Classification Of Insulating Sleeves

1.Switchgear Insulating Bushing
Using pure porcelain or resin insulation, it is often made into a wall bushing for voltage levels of 35 kV and below. Its insulating parts are tubular, with a flange clamped or glued in the middle to fix it on the perforated wall. The flange is generally made of gray cast iron, and non-magnetic materials are often used to reduce heat generation when the working current is greater than 1500A. The insulation structure of a single insulating bushing is divided into two categories: with air cavity and air cavity short circuit. Air cavity bushing is used for voltage levels of 10 kV and below. There is an air cavity between the conductor and the porcelain bushing as auxiliary insulation, which can reduce the bushing capacitance and increase the corona voltage and sliding flash voltage of the bushing. When the voltage level is higher (20~30 kV), corona will occur inside the air cavity and make the above effect invalid. At this time, the air cavity short circuit structure is adopted. The inner wall of the porcelain bushing of this porcelain bushing is coated with semiconductor glaze, and a spring sheet is connected to the conductor to short-circuit the air cavity to eliminate internal corona. However, corona and sliding flash may still occur near the flange.

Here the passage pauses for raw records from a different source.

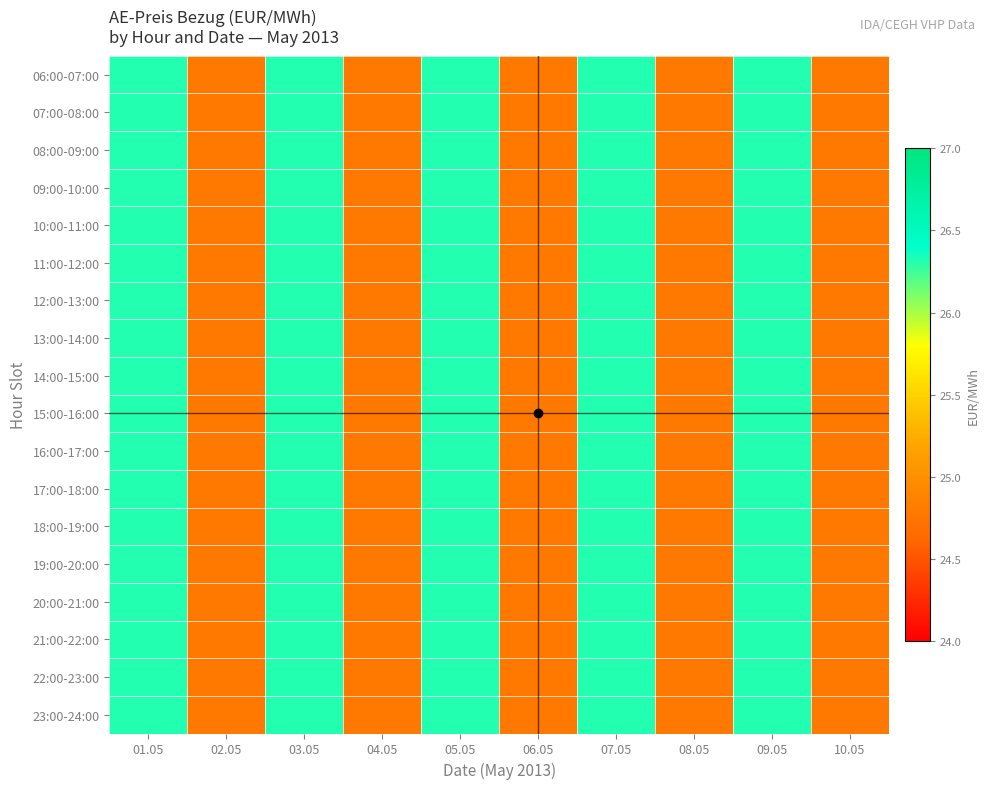

Reading left to right, what are all the values shown in this chart?

06:00-07:00: 01.05=26.3	02.05=24.8	03.05=26.3	04.05=24.8	05.05=26.3	06.05=24.8	07.05=26.3	08.05=24.8	09.05=26.3	10.05=24.8
07:00-08:00: 01.05=26.3	02.05=24.8	03.05=26.3	04.05=24.8	05.05=26.3	06.05=24.8	07.05=26.3	08.05=24.8	09.05=26.3	10.05=24.8
08:00-09:00: 01.05=26.3	02.05=24.8	03.05=26.3	04.05=24.8	05.05=26.3	06.05=24.8	07.05=26.3	08.05=24.8	09.05=26.3	10.05=24.8
09:00-10:00: 01.05=26.3	02.05=24.8	03.05=26.3	04.05=24.8	05.05=26.3	06.05=24.8	07.05=26.3	08.05=24.8	09.05=26.3	10.05=24.8
10:00-11:00: 01.05=26.3	02.05=24.8	03.05=26.3	04.05=24.8	05.05=26.3	06.05=24.8	07.05=26.3	08.05=24.8	09.05=26.3	10.05=24.8
11:00-12:00: 01.05=26.3	02.05=24.8	03.05=26.3	04.05=24.8	05.05=26.3	06.05=24.8	07.05=26.3	08.05=24.8	09.05=26.3	10.05=24.8
12:00-13:00: 01.05=26.3	02.05=24.8	03.05=26.3	04.05=24.8	05.05=26.3	06.05=24.8	07.05=26.3	08.05=24.8	09.05=26.3	10.05=24.8
13:00-14:00: 01.05=26.3	02.05=24.8	03.05=26.3	04.05=24.8	05.05=26.3	06.05=24.8	07.05=26.3	08.05=24.8	09.05=26.3	10.05=24.8
14:00-15:00: 01.05=26.3	02.05=24.8	03.05=26.3	04.05=24.8	05.05=26.3	06.05=24.8	07.05=26.3	08.05=24.8	09.05=26.3	10.05=24.8
15:00-16:00: 01.05=26.3	02.05=24.8	03.05=26.3	04.05=24.8	05.05=26.3	06.05=24.8	07.05=26.3	08.05=24.8	09.05=26.3	10.05=24.8
16:00-17:00: 01.05=26.3	02.05=24.8	03.05=26.3	04.05=24.8	05.05=26.3	06.05=24.8	07.05=26.3	08.05=24.8	09.05=26.3	10.05=24.8
17:00-18:00: 01.05=26.3	02.05=24.8	03.05=26.3	04.05=24.8	05.05=26.3	06.05=24.8	07.05=26.3	08.05=24.8	09.05=26.3	10.05=24.8
18:00-19:00: 01.05=26.3	02.05=24.8	03.05=26.3	04.05=24.8	05.05=26.3	06.05=24.8	07.05=26.3	08.05=24.8	09.05=26.3	10.05=24.8
19:00-20:00: 01.05=26.3	02.05=24.8	03.05=26.3	04.05=24.8	05.05=26.3	06.05=24.8	07.05=26.3	08.05=24.8	09.05=26.3	10.05=24.8
20:00-21:00: 01.05=26.3	02.05=24.8	03.05=26.3	04.05=24.8	05.05=26.3	06.05=24.8	07.05=26.3	08.05=24.8	09.05=26.3	10.05=24.8
21:00-22:00: 01.05=26.3	02.05=24.8	03.05=26.3	04.05=24.8	05.05=26.3	06.05=24.8	07.05=26.3	08.05=24.8	09.05=26.3	10.05=24.8
22:00-23:00: 01.05=26.3	02.05=24.8	03.05=26.3	04.05=24.8	05.05=26.3	06.05=24.8	07.05=26.3	08.05=24.8	09.05=26.3	10.05=24.8
23:00-24:00: 01.05=26.3	02.05=24.8	03.05=26.3	04.05=24.8	05.05=26.3	06.05=24.8	07.05=26.3	08.05=24.8	09.05=26.3	10.05=24.8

1.2 Composite dielectric bushing
Using oil or gas as the insulating medium, it is generally made into transformer bushing or circuit breaker bushing, and is commonly used for voltage levels below 35 kV. The inner cavity between the conductor and the porcelain sleeve of the composite insulating bushing is filled with transformer oil, which plays a radial insulation role. When the voltage exceeds 35 kV, an insulating tube or cable is sheathed on the conductor to strengthen the insulation. The conductor structure of the composite insulating bushing has two types: cable-through type and guide rod type. The cable-through type uses the transformer's lead cable to directly pass through the bushing, which is easy to install. When the working current is greater than 600 amperes, the cable-through type structure is more difficult to install, and the guide rod type structure is generally used. The capacitor bushing consists of a capacitor core, a porcelain sleeve, metal accessories and a conductor. It is mainly used for ultra-high voltage transformers and circuit breakers. Its upper part works in the atmosphere and the lower part works in the oil tank. The capacitor core of the capacitor bushing serves as the inner insulation, and the porcelain sleeve serves as the outer insulation, which also plays a role in protecting the capacitor core. The electric field on the surface of the porcelain sleeve is evenly distributed due to the equalizing effect of the internal capacitor core, thereby improving the electrical insulation performance of the bushing. Metal accessories include intermediate connecting sleeves (flanges), end covers, equalizing balls, etc. The conductor is a cable or a hard steel pipe.
1.3 Capacitor bushings
According to different insulating materials, they are divided into adhesive paper and oil paper capacitor bushings. When the core of the bushing capacitor is made of adhesive paper, it has high mechanical strength, can be installed at any angle, has good moisture resistance, simple structure and maintenance, does not need to be lowered, and the lower end of the core can be turned into a short tail to reduce its size. The disadvantage is that at high voltage levels, the insulation materials and process requirements are high, and it is not easy to eliminate the air gap in the core, resulting in low partial discharge voltage. Due to problems such as high dielectric loss and low partial discharge voltage, adhesive paper capacitor bushings have gradually been replaced by oil paper capacitor bushings. When oil paper is used as the capacitor core, it generally requires a lower porcelain sleeve, the lower part is larger in size, is more sensitive to moisture, and has high sealing requirements; the advantages are that the insulating material and process are easy to solve, the dielectric loss is small, and the partial discharge performance is good.